>>>>

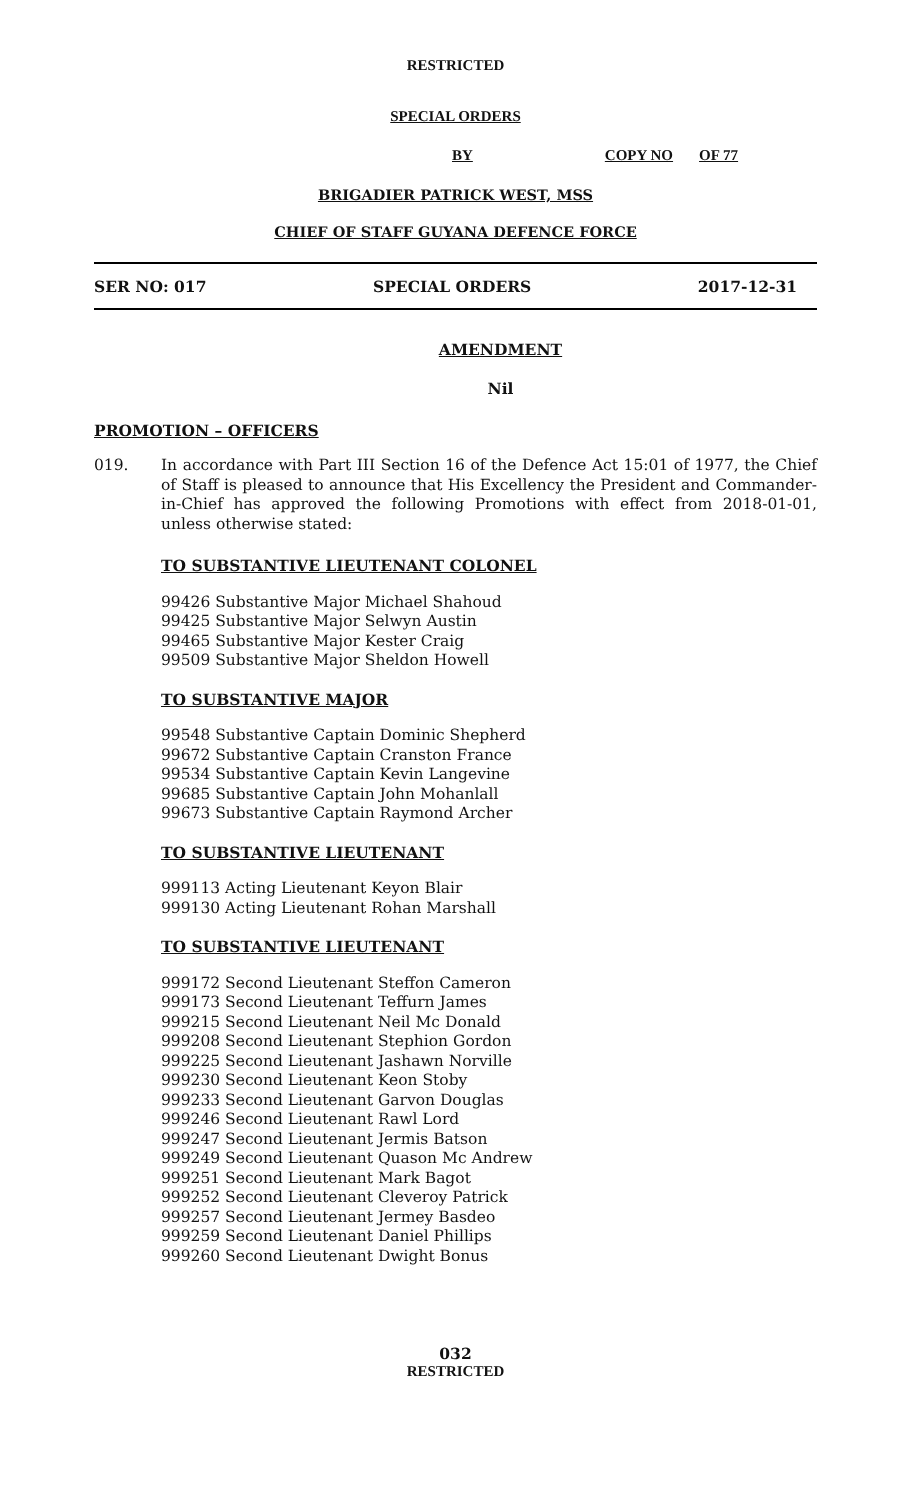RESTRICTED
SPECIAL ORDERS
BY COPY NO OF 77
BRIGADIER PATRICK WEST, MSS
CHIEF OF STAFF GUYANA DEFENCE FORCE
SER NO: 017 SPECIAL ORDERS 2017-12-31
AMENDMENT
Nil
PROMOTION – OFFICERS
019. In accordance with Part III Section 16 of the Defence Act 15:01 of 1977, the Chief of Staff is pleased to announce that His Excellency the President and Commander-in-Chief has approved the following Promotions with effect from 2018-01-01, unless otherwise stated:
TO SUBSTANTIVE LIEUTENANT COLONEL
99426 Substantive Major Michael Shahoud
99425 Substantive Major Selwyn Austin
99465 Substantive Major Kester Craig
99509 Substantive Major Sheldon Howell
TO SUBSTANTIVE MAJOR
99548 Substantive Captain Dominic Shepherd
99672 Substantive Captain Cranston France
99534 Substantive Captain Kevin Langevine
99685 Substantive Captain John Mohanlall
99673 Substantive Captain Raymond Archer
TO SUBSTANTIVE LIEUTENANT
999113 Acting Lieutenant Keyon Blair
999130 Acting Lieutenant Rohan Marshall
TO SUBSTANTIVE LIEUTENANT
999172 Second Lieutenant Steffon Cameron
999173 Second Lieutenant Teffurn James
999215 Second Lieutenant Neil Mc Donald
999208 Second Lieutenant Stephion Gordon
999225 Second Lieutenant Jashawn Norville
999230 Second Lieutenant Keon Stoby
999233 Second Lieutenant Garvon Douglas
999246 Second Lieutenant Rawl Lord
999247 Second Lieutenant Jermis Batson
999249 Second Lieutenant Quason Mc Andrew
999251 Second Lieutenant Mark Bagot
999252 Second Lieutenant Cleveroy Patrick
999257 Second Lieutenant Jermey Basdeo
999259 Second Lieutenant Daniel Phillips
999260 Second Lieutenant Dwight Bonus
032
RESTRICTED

<<<<

What is expected » Reproduce each line of the records exactly, omitting any picture.

Response »
RESTRICTED
SPECIAL ORDERS
BY COPY NO OF 77
BRIGADIER PATRICK WEST, MSS
CHIEF OF STAFF GUYANA DEFENCE FORCE
SER NO: 017 SPECIAL ORDERS 2017-12-31
AMENDMENT
Nil
PROMOTION – OFFICERS
019. In accordance with Part III Section 16 of the Defence Act 15:01 of 1977, the Chief of Staff is pleased to announce that His Excellency the President and Commander-in-Chief has approved the following Promotions with effect from 2018-01-01, unless otherwise stated:
TO SUBSTANTIVE LIEUTENANT COLONEL
99426 Substantive Major Michael Shahoud
99425 Substantive Major Selwyn Austin
99465 Substantive Major Kester Craig
99509 Substantive Major Sheldon Howell
TO SUBSTANTIVE MAJOR
99548 Substantive Captain Dominic Shepherd
99672 Substantive Captain Cranston France
99534 Substantive Captain Kevin Langevine
99685 Substantive Captain John Mohanlall
99673 Substantive Captain Raymond Archer
TO SUBSTANTIVE LIEUTENANT
999113 Acting Lieutenant Keyon Blair
999130 Acting Lieutenant Rohan Marshall
TO SUBSTANTIVE LIEUTENANT
999172 Second Lieutenant Steffon Cameron
999173 Second Lieutenant Teffurn James
999215 Second Lieutenant Neil Mc Donald
999208 Second Lieutenant Stephion Gordon
999225 Second Lieutenant Jashawn Norville
999230 Second Lieutenant Keon Stoby
999233 Second Lieutenant Garvon Douglas
999246 Second Lieutenant Rawl Lord
999247 Second Lieutenant Jermis Batson
999249 Second Lieutenant Quason Mc Andrew
999251 Second Lieutenant Mark Bagot
999252 Second Lieutenant Cleveroy Patrick
999257 Second Lieutenant Jermey Basdeo
999259 Second Lieutenant Daniel Phillips
999260 Second Lieutenant Dwight Bonus
032
RESTRICTED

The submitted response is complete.